Texto em análise:
"""
Viver em condomínio

Viver em condomínio não é um processo pacífico face à dificuldade de harmonizar e conciliar a dupla condição de proprietários e comproprietários, pelo que, importa evitar situações susceptíveis de potenciar o surgimento de conflitos de vizinhança. O desiderato deste blogue é abordar as questões práticas inerentes ao regime jurídico da propriedade horizontal, atento o interesse colectivo dos condóminos em geral e administradores em particular.

9/12/2023

Vícios nas Deliberações



3. Vícios nas deliberações

O art. 1433º, nº 1 do CC, estabelece como anuláveis “as deliberações da assembleia contrárias à lei ou a regulamentos anteriormente aprovados”. Parte da doutrina e da jurisprudência (50) vem defendendo uma interpretação restritiva deste preceito, excluindo do seu âmbito deliberações que violem normas imperativas, pelo que a anulabilidade seria aplicável apenas às deliberações que violassem normas supletivas. 
 
Sucede que, tal como assinala Jorge Morais Carvalho, as normas supletivas ou dispositivas são, por definição, normas que podem ser afastadas pelas partes e que, portanto, não se aplicam quando as partes acordem no sentido da sua não aplicação. Desse modo, só fará sentido falar de contrariedade à lei quando estejam em causa normas injuntivas, ou seja, normas que se aplicam mesmo que as partes acordem no sentido da sua não aplicação.(51)
 
Por outro lado, entendemos que deve existir uma interpretação restritiva relativamente a deliberações que tenham por objecto assuntos que extravasam a esfera de competência da assembleia de condóminos (que, reitera-se, consiste na administração das partes comuns do edifício), porquanto estas serão, em princípio, ineficazes e não anuláveis.(52).
 
Quanto às deliberações contrárias a regulamentos, incluem-se aqui deliberações que contendam com disposições previstas no título constitutivo ou no regulamento do condomínio (que pode, ou não, integrar o título constitutivo – cfr. arts. 1418º, nº 2, al. b) e 1429º-A, a contrario).

O art. 1429º-A refere-se ao regulamento propriamente dito, ou seja, ao instrumento que “disciplina o uso, a fruição e conservação das partes comuns do edifício”.(53) Assim, mesmo que o regulamento esteja inserido no título constitutivo, é do nosso entendimento (54) que a sua natureza não muda, não adquire a mesma força vinculativa que o título constitutivo nem fica sujeito à regra do art. 1419º, nº 1, sobre a sua (difícil) modificabilidade.
"""
Dados:
"""
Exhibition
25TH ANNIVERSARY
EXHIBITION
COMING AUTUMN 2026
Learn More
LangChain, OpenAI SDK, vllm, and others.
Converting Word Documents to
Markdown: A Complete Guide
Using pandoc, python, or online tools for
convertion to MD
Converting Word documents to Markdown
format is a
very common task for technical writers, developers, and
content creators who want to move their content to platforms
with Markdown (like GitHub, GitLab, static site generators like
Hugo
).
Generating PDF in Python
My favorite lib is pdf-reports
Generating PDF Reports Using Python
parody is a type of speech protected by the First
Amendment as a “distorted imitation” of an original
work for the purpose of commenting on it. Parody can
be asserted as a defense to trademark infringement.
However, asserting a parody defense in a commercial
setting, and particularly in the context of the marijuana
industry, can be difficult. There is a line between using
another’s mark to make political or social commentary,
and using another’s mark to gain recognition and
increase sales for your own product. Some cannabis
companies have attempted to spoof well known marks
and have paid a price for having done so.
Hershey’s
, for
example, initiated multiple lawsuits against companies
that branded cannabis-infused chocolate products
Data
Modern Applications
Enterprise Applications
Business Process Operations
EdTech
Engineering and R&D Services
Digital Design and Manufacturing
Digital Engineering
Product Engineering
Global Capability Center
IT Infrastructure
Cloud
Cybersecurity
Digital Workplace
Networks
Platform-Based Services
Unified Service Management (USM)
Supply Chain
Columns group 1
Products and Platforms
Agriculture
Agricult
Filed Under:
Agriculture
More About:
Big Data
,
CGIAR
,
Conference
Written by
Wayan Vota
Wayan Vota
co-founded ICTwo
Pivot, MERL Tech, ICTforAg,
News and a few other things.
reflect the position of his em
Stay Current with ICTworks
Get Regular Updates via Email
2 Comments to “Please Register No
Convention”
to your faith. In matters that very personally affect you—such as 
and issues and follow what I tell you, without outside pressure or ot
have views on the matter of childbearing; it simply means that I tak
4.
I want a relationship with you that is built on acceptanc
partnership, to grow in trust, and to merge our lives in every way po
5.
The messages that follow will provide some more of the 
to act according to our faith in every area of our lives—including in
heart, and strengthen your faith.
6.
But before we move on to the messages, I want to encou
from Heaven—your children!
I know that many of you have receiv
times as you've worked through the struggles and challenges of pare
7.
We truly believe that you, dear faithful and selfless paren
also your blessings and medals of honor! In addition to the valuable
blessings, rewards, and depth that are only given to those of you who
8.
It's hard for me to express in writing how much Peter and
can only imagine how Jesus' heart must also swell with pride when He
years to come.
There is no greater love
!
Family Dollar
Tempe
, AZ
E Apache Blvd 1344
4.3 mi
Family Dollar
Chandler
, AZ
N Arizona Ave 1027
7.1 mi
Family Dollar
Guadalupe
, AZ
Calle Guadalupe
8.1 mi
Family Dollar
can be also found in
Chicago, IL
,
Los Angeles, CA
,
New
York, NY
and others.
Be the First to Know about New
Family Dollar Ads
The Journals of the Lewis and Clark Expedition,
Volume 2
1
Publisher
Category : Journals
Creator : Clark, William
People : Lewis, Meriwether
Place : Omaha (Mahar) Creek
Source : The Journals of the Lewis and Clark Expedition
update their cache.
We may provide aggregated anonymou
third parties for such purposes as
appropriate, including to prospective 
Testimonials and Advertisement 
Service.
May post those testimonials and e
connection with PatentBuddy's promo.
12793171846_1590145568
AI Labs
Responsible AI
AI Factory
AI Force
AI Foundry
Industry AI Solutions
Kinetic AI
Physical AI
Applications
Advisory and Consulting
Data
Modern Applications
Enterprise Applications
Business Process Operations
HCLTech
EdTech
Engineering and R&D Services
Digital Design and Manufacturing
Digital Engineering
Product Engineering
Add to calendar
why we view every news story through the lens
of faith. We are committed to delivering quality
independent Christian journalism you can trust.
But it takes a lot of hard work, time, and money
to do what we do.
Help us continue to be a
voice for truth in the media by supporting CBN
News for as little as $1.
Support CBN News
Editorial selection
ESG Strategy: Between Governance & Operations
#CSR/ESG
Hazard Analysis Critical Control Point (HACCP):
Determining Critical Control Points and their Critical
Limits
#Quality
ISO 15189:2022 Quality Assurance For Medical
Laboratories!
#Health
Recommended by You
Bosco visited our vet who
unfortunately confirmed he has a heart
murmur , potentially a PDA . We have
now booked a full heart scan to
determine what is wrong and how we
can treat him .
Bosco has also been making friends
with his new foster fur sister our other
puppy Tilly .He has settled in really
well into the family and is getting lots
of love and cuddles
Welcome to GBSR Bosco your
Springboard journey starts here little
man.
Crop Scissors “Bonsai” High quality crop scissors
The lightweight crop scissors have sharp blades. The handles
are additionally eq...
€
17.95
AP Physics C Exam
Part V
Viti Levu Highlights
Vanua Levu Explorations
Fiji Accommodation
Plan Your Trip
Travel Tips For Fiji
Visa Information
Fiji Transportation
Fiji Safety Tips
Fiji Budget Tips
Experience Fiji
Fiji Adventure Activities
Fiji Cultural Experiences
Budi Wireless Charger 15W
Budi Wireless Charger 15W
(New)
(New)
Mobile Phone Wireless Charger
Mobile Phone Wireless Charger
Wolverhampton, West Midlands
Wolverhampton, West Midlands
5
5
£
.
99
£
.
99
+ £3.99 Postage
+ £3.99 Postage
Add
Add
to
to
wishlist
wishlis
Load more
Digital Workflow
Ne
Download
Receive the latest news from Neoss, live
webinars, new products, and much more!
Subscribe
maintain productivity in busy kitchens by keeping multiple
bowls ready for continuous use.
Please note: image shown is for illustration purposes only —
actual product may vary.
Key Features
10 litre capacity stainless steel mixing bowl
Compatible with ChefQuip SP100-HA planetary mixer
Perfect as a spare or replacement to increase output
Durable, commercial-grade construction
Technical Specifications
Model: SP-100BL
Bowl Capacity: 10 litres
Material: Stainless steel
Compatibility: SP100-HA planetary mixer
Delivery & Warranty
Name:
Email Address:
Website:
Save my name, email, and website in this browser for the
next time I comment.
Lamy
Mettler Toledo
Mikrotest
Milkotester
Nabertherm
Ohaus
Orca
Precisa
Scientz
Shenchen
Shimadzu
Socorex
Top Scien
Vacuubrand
"""
Instrução A: Segundo o texto em análise, que deliberações o art. 1433º, nº 1 do CC estabelece como anuláveis?
Instrução B: Transcreva do texto em análise o trecho que começa em "Quanto às deliberações" e segue até "sua (difícil) modificabilidade.".

Resposta A: As deliberações da assembleia contrárias à lei ou a regulamentos anteriormente aprovados.

Resposta B:
Quanto às deliberações contrárias a regulamentos, incluem-se aqui deliberações que contendam com disposições previstas no título constitutivo ou no regulamento do condomínio (que pode, ou não, integrar o título constitutivo – cfr. arts. 1418º, nº 2, al. b) e 1429º-A, a contrario).

O art. 1429º-A refere-se ao regulamento propriamente dito, ou seja, ao instrumento que “disciplina o uso, a fruição e conservação das partes comuns do edifício”.(53) Assim, mesmo que o regulamento esteja inserido no título constitutivo, é do nosso entendimento (54) que a sua natureza não muda, não adquire a mesma força vinculativa que o título constitutivo nem fica sujeito à regra do art. 1419º, nº 1, sobre a sua (difícil) modificabilidade.